:: Dados do exercício ::
________________

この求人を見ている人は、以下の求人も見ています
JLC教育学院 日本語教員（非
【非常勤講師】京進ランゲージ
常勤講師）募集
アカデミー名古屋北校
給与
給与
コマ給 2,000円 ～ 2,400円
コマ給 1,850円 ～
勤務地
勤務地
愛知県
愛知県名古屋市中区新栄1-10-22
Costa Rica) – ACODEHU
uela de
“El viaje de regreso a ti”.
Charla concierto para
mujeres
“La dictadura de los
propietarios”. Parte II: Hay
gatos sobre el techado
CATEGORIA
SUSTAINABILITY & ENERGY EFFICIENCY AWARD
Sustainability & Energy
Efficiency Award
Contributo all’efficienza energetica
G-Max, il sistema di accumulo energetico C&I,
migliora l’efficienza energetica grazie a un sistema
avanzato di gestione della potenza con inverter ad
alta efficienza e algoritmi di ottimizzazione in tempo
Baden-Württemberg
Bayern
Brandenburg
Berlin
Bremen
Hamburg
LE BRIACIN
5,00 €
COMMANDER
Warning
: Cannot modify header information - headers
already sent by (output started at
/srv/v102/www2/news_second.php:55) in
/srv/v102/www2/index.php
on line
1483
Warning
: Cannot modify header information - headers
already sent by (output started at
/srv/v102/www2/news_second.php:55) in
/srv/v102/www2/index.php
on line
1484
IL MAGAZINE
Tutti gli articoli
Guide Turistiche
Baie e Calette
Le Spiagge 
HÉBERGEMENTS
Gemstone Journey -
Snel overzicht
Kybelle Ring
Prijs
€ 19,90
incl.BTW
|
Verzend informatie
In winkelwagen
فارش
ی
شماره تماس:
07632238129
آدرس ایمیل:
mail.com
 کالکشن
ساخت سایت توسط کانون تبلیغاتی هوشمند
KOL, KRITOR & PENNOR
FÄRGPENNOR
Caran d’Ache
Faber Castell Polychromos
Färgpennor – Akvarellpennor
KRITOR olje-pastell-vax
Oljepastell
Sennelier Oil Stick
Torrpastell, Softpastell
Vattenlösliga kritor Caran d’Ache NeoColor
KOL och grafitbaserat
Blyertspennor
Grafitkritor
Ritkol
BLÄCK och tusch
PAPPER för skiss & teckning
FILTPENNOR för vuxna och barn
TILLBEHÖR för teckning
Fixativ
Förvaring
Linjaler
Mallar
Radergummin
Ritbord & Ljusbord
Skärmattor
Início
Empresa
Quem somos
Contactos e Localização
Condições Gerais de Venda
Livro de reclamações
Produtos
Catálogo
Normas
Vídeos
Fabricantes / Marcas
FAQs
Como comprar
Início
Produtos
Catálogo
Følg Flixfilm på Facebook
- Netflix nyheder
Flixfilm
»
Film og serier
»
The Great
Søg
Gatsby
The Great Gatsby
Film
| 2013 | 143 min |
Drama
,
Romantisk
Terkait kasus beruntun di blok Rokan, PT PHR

________________

:: Objetivo do exercício ::
Transcreva todas as linhas dos itens acima, sem alterar nenhum caractere.

:: Resolução do exercício ::
この求人を見ている人は、以下の求人も見ています
JLC教育学院 日本語教員（非
【非常勤講師】京進ランゲージ
常勤講師）募集
アカデミー名古屋北校
給与
給与
コマ給 2,000円 ～ 2,400円
コマ給 1,850円 ～
勤務地
勤務地
愛知県
愛知県名古屋市中区新栄1-10-22
Costa Rica) – ACODEHU
uela de
“El viaje de regreso a ti”.
Charla concierto para
mujeres
“La dictadura de los
propietarios”. Parte II: Hay
gatos sobre el techado
CATEGORIA
SUSTAINABILITY & ENERGY EFFICIENCY AWARD
Sustainability & Energy
Efficiency Award
Contributo all’efficienza energetica
G-Max, il sistema di accumulo energetico C&I,
migliora l’efficienza energetica grazie a un sistema
avanzato di gestione della potenza con inverter ad
alta efficienza e algoritmi di ottimizzazione in tempo
Baden-Württemberg
Bayern
Brandenburg
Berlin
Bremen
Hamburg
LE BRIACIN
5,00 €
COMMANDER
Warning
: Cannot modify header information - headers
already sent by (output started at
/srv/v102/www2/news_second.php:55) in
/srv/v102/www2/index.php
on line
1483
Warning
: Cannot modify header information - headers
already sent by (output started at
/srv/v102/www2/news_second.php:55) in
/srv/v102/www2/index.php
on line
1484
IL MAGAZINE
Tutti gli articoli
Guide Turistiche
Baie e Calette
Le Spiagge 
HÉBERGEMENTS
Gemstone Journey -
Snel overzicht
Kybelle Ring
Prijs
€ 19,90
incl.BTW
|
Verzend informatie
In winkelwagen
فارش
ی
شماره تماس:
07632238129
آدرس ایمیل:
mail.com
 کالکشن
ساخت سایت توسط کانون تبلیغاتی هوشمند
KOL, KRITOR & PENNOR
FÄRGPENNOR
Caran d’Ache
Faber Castell Polychromos
Färgpennor – Akvarellpennor
KRITOR olje-pastell-vax
Oljepastell
Sennelier Oil Stick
Torrpastell, Softpastell
Vattenlösliga kritor Caran d’Ache NeoColor
KOL och grafitbaserat
Blyertspennor
Grafitkritor
Ritkol
BLÄCK och tusch
PAPPER för skiss & teckning
FILTPENNOR för vuxna och barn
TILLBEHÖR för teckning
Fixativ
Förvaring
Linjaler
Mallar
Radergummin
Ritbord & Ljusbord
Skärmattor
Início
Empresa
Quem somos
Contactos e Localização
Condições Gerais de Venda
Livro de reclamações
Produtos
Catálogo
Normas
Vídeos
Fabricantes / Marcas
FAQs
Como comprar
Início
Produtos
Catálogo
Følg Flixfilm på Facebook
- Netflix nyheder
Flixfilm
»
Film og serier
»
The Great
Søg
Gatsby
The Great Gatsby
Film
| 2013 | 143 min |
Drama
,
Romantisk
Terkait kasus beruntun di blok Rokan, PT PHR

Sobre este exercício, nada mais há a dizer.